> [Il tuo compito]:
Riscrivi il brano dell'articolo sui migranti in transito, tutto da "Anche in Ticino" fino a "SEIDISERA ha incontrato.", mettendo "Svizzera" al posto di "Ticino".

RSI Info 04.01.2025, 19:56

Di: SEIDISERA-Francesca Torrani/RSI Info 

Dal 2 giugno scorso, in via San Marco, nel centro di Milano, c’è un centro per l’accoglienza notturna temporanea dei migranti che non vogliono restare in Italia, ma sono solo in transito. Il Comune lo ha dato in gestione ad una associazione. Dispone di 20 posti e offre cena, colazione, la possibilità di lavarsi e, se necessario, un po’ di assistenza medica, ma ci si può restare soltanto per un massimo di due giorni consecutivi, altrimenti si viene mandati agli uffici di chi si occupa delle procedure di asilo.

Un centro che il Comune ha voluto per motivi umanitari, ma che è di fatto in contrasto con le regole dell’accordo di Dublino, secondo cui è il paese UE/Schengen di primo ingresso a doversi occupare dell’asilo (salvo alcune eccezioni) senza consentire i “movimenti secondari” verso altre mete.

Anche in Ticino si incontra l’umanità che scappa. Ne sa qualcosa Willy Lubrini, dell’Associazione Mendrisio Regione Aperta, che SEIDISERA ha incontrato.

“Noi ufficialmente non abbiamo contatti di questo tipo, perché ci occupiamo dei residenti nei centri federali di asilo di Chiasso e di Pastura”, spiega Lubrini ai microfoni della RSI. “Però, personalmente, i membri dell’associazione, ma anche tanti cittadini del Mendrisiotto, sporadicamente abbiamo avuto tantissime occasioni di incontrare persone in transito, dei migranti che si spostano verso nord o verso la Francia, l’Austria, altri obbiettivi. È un movimento sottotraccia, si vede solo sporadicamente, come a Bellinzona con le persone che si fermavano alla stazione a dormire di notte. Nessuno sapeva cosa fare, nessuno voleva intervenire. Vedere, ma non voler vedere...”.

C’è una linea che divide le regole decise a livello politico - penso in primo luogo agli accordi di Dublino - da un’umanità che chiede invece di poter transitare…

“Il trattato di Dublino è un laccio. La Dichiarazione universale dei diritti dell’uomo prevede, all’articolo 13, la libertà di movimento, di immigrazione: ogni uomo è libero di muoversi, a seconda dei propri bisogni, per il principio di autodeterminazione. Un migrante che arriva a Lampedusa deve rimanere in Italia, ma magari ha un obiettivo di vivere da un’altra parte, di ricongiungersi con degli amici, eccetera”.

E questo rende gli aiuti difficili...

“Queste persone non si fidano nemmeno delle associazioni presenti sul territorio. Hanno una loro rete. Hanno subito talmente tante disavventure (e ognuno si porta dietro il suo carico di sofferenze) che fa paura. Per esempio temono un rimpatrio forzato. Se hai un passaporto dell’Uganda o dell’Afghanistan, dove vuoi andare? Sei condannato a vivere nella povertà e nella guerra o nei cambiamenti climatici. E sei condannato a restare lì perché non hai forza economica”.

Voci di dati salvate
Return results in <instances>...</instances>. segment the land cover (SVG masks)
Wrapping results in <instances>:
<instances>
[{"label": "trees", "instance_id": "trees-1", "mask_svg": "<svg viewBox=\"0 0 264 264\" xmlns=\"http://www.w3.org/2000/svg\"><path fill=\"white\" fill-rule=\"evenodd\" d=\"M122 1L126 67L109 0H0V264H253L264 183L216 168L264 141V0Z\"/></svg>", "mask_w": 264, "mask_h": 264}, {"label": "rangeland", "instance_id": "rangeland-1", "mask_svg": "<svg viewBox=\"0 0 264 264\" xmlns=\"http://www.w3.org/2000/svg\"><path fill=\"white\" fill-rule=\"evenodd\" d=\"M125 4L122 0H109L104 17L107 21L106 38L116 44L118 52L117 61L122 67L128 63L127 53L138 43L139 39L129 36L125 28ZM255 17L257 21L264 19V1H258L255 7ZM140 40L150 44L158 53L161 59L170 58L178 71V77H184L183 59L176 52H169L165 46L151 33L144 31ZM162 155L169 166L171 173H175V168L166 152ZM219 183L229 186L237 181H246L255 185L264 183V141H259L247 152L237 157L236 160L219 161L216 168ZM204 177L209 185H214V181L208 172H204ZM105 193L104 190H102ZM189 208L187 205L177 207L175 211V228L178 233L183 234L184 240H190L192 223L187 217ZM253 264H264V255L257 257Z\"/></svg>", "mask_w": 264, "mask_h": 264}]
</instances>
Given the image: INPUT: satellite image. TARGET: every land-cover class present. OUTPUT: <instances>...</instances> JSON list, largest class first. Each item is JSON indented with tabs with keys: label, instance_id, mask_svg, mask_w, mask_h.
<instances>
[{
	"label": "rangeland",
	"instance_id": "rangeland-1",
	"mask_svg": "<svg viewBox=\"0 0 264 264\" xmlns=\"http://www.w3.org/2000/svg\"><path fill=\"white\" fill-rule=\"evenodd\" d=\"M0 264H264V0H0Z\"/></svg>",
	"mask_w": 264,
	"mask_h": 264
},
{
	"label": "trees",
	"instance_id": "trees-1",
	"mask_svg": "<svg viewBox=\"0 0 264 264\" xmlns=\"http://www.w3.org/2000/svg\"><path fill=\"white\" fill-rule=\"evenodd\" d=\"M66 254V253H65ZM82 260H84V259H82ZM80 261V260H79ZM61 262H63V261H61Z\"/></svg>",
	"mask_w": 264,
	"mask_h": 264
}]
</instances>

> [La risposta]:
Anche in Svizzera si incontra l’umanità che scappa. Ne sa qualcosa Willy Lubrini, dell’Associazione Mendrisio Regione Aperta, che SEIDISERA ha incontrato.